* Your task: Write out all of the listing exactly. Add nothing to it.

* Materials provided:
____________________
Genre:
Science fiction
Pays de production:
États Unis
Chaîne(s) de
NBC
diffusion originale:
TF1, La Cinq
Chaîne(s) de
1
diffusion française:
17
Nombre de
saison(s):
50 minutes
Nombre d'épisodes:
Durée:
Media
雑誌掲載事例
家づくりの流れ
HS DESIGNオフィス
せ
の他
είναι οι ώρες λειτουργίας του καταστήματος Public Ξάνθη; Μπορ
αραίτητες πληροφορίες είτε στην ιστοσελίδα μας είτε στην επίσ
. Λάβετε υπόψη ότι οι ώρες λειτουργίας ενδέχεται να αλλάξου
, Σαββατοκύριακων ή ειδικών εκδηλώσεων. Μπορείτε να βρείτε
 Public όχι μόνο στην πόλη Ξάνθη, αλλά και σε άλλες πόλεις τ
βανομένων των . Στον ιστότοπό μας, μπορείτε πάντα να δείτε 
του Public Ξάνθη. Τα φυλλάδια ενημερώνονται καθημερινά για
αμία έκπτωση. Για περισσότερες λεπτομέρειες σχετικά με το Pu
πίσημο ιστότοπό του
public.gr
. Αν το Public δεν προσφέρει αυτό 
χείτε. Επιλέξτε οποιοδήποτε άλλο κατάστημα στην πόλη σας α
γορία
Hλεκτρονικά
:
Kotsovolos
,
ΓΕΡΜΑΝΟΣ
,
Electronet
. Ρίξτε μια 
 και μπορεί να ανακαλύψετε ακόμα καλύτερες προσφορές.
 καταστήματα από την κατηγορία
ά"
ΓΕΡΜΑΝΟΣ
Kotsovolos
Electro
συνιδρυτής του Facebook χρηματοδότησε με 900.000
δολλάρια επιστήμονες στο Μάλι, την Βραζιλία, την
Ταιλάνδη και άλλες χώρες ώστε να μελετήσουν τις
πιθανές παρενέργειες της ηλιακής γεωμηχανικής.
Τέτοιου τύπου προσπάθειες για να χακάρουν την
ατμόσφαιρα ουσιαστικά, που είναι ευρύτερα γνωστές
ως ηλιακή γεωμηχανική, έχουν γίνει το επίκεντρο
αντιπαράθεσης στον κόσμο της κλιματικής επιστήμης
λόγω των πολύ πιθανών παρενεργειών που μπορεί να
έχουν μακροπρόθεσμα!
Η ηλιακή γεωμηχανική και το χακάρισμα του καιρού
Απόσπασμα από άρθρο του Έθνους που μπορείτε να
____________________
* Expected answer:
Genre:
Science fiction
Pays de production:
États Unis
Chaîne(s) de
NBC
diffusion originale:
TF1, La Cinq
Chaîne(s) de
1
diffusion française:
17
Nombre de
saison(s):
50 minutes
Nombre d'épisodes:
Durée:
Media
雑誌掲載事例
家づくりの流れ
HS DESIGNオフィス
せ
の他
είναι οι ώρες λειτουργίας του καταστήματος Public Ξάνθη; Μπορ
αραίτητες πληροφορίες είτε στην ιστοσελίδα μας είτε στην επίσ
. Λάβετε υπόψη ότι οι ώρες λειτουργίας ενδέχεται να αλλάξου
, Σαββατοκύριακων ή ειδικών εκδηλώσεων. Μπορείτε να βρείτε
 Public όχι μόνο στην πόλη Ξάνθη, αλλά και σε άλλες πόλεις τ
βανομένων των . Στον ιστότοπό μας, μπορείτε πάντα να δείτε 
του Public Ξάνθη. Τα φυλλάδια ενημερώνονται καθημερινά για
αμία έκπτωση. Για περισσότερες λεπτομέρειες σχετικά με το Pu
πίσημο ιστότοπό του
public.gr
. Αν το Public δεν προσφέρει αυτό 
χείτε. Επιλέξτε οποιοδήποτε άλλο κατάστημα στην πόλη σας α
γορία
Hλεκτρονικά
:
Kotsovolos
,
ΓΕΡΜΑΝΟΣ
,
Electronet
. Ρίξτε μια 
 και μπορεί να ανακαλύψετε ακόμα καλύτερες προσφορές.
 καταστήματα από την κατηγορία
ά"
ΓΕΡΜΑΝΟΣ
Kotsovolos
Electro
συνιδρυτής του Facebook χρηματοδότησε με 900.000
δολλάρια επιστήμονες στο Μάλι, την Βραζιλία, την
Ταιλάνδη και άλλες χώρες ώστε να μελετήσουν τις
πιθανές παρενέργειες της ηλιακής γεωμηχανικής.
Τέτοιου τύπου προσπάθειες για να χακάρουν την
ατμόσφαιρα ουσιαστικά, που είναι ευρύτερα γνωστές
ως ηλιακή γεωμηχανική, έχουν γίνει το επίκεντρο
αντιπαράθεσης στον κόσμο της κλιματικής επιστήμης
λόγω των πολύ πιθανών παρενεργειών που μπορεί να
έχουν μακροπρόθεσμα!
Η ηλιακή γεωμηχανική και το χακάρισμα του καιρού
Απόσπασμα από άρθρο του Έθνους που μπορείτε να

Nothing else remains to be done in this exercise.